Jean Klein


"El silencio del que hablamos no es un silencio mental. Cuando la mente está silenciosa ya no hay mente, puesto que ésta no es más que función. Las funciones aparecen y desaparecen en la conciencia como las nubes en el cielo, pero al cielo no le afectan las nubes. Lo que precede a una pregunta es siempre silencio. La pregunta, el pensamiento, surgen en el silencio. Desde un punto de vista metafísico, podemos decir que el pensamiento es más o menos accidente. Sólo el silencio es sustancia.
El silencio es mucho más poderoso que la palabra y el pensamiento. Las respuestas que aquí se dan surgen del silencio y apuntan hacia él. En el curso de estos diálogos, habría que hacer hincapié en la calidad de nuestra escucha. Constataremos que muy a menudo no escuchamos, no miramos. Estamos tan acostumbrados a mirar, a escuchar, en referencia a lo conocido, que perdernos el verdadero sabor de las cosas. Sólo una escucha sin referencia permite que lo que se ha enunciado alcance toda su amplitud. Para que haya comprensión profunda debe eliminarse lo conocido, pero lo desconocido jamás debe aprehenderse con la mente, con el intelecto. Lo desconocido es silencio. El pensamiento es una objetivación del silencio.
Mientras no estemos convencidos de ello y atribuyamos una independencia a todo lo que es objetivo, permaneceremos prisioneros de la ilusión, de Maya. En realidad, el objeto no es más que una expresión de quien lo percibe y existe identidad absoluta entre el que percibe y lo que es percibido. Cuando esto se comprende, cesa la acción de Maya. El mundo, es decir, los objetos, no son en el fondo más que una expresión, una glorificación de lo que fundamentalmente somos: la Unidad."

▶ [DATOS PROPORCIONADOS]:
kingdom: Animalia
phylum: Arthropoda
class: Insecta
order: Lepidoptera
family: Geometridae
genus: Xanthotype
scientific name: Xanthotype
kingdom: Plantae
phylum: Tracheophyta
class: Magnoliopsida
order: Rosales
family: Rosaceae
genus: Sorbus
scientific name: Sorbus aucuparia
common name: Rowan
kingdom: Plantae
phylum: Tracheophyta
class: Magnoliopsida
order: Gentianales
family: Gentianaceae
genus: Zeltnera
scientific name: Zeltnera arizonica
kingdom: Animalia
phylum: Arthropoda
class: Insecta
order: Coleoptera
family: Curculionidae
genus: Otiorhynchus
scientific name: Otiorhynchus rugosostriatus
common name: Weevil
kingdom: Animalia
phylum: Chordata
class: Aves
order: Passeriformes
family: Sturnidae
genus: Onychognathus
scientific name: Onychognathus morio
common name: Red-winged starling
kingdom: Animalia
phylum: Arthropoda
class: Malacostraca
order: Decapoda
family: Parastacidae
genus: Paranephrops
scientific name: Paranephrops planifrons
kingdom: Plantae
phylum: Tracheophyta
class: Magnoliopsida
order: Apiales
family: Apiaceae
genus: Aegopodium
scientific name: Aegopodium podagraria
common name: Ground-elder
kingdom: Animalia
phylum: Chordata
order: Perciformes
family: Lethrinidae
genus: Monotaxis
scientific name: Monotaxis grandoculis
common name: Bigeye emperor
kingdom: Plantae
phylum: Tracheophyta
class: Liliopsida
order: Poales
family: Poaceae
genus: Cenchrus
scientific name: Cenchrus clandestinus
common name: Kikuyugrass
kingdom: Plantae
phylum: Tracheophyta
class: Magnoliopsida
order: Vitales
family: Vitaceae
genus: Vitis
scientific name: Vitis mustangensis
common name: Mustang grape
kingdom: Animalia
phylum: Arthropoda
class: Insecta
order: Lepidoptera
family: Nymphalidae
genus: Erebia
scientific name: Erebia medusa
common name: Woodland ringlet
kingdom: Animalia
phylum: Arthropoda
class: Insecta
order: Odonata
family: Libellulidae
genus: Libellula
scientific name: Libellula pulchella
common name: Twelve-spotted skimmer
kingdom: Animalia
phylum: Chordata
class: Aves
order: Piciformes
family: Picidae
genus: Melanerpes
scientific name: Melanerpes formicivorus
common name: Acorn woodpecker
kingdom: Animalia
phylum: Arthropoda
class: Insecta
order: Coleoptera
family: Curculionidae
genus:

▶ [TAREAS POR REALIZAR]:
1. Según el fragmento sobre el silencio, ¿qué precede siempre a una pregunta?
2. Explica por qué, según el fragmento sobre el silencio, ya no hay mente cuando la mente está silenciosa.

▶ [RESPUESTAS POR TAREA]:
1. Lo que precede a una pregunta es siempre silencio.

2. La mente no es más que función, y las funciones aparecen y desaparecen en la conciencia como las nubes en el cielo. Por eso, cuando la mente está silenciosa, ya no hay mente.